Whether we alter perception or reality, change is difficult. As famed North Dakota pundit and former lieutenant governor Lloyd Omdahl stated in his Bismarck Tribune column, “Unless we are under great economic stress…North Dakota plods along in the wagon tracks of our predecessors.”

Yet, if we can’t retain our young leaders today, when will we ever have a better chance? Let’s look to our mirror. What might TR have to say to young North Dakotans today? Perhaps he would repeat the words he offered in 1898 to a group of schoolchildren in Oyster Bay, New York: “There are two things that I want you to make up your minds to: first, that you are going to have a good time as long as you live—I have no use for the sour-faced man— and next, that you are going to do something worthwhile, that you are going to work hard and do the things you set out to do.”

Nature and remoteness are not seen as the twin enemies for those who find their happiness in western North Dakota. Perhaps, as TR found, closeness to nature and the land, doing something useful and leaving a legacy are the things that are necessary for peace within. The pursuit of happiness beckons us all, but it shouldn’t beckon our youth away from North Dakota.

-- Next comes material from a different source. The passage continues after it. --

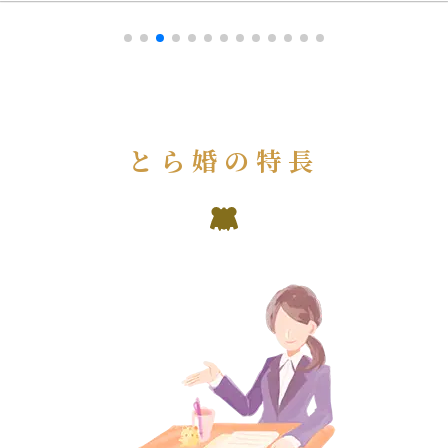
とら婚の特長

Debora Dragseth is a professor of business at Dickinson State University. She is an active speaker on the topics of leadership, outmigration and Generation Y. Dragseth develops leadership curriculum for Fortune 100 companies and has been a recent contributor to New Geography, India Times, CNN.com and MSN.com. Her work on outmigration has been cited in both Forbes and Newsweek magazines.

Stacy A. Cordery, a professor of history at Monmouth College in Illinois, is the author of the recent biography and New York Times Notable Book, Alice: Alice Roosevelt Longworth, from White House Princess to Washington Power Broker. Her newest book, Juliette Gordon Low: The Remarkable Founder of the Girl Scouts, was published in February 2012. In the spring of 2011, Cordery served as the first Distinguished Visiting Scholar at the Theodore Roosevelt Center at Dickinson State University.